> [WHAT IS EXPECTED]:
Convert the lines of the listing below, from the line with "What is the" up to and including the line with "Which series contains the highest Y value?", into a Markdown table with the columns Row and Line. Skip blank lines and omit the pictures.

> [DATA FOR PROCESSING]:
————————

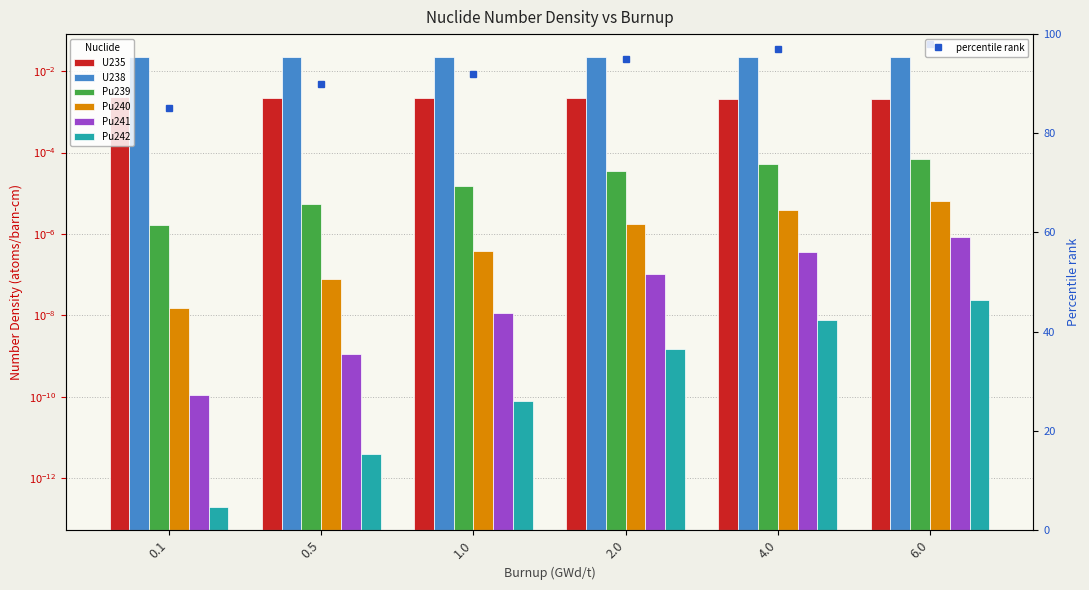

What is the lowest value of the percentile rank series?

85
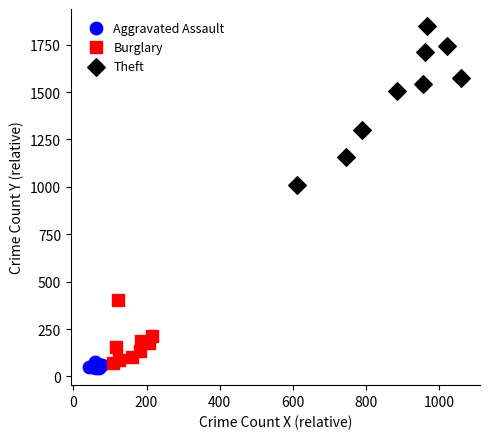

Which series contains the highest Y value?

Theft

————————

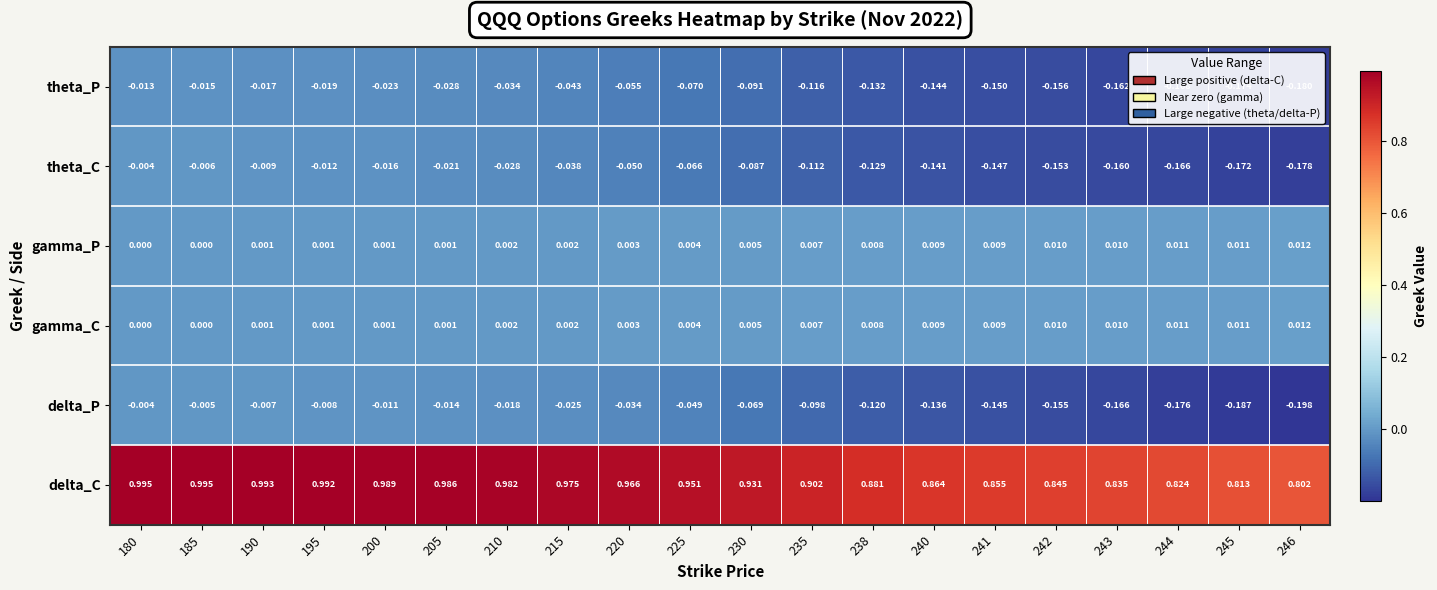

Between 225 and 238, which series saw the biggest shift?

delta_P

————————

> [REPLY]:
| Row | Line |
|---|---|
| 1 | What is the lowest value of the percentile rank series? |
| 2 | 85 |
| 3 | Which series contains the highest Y value? |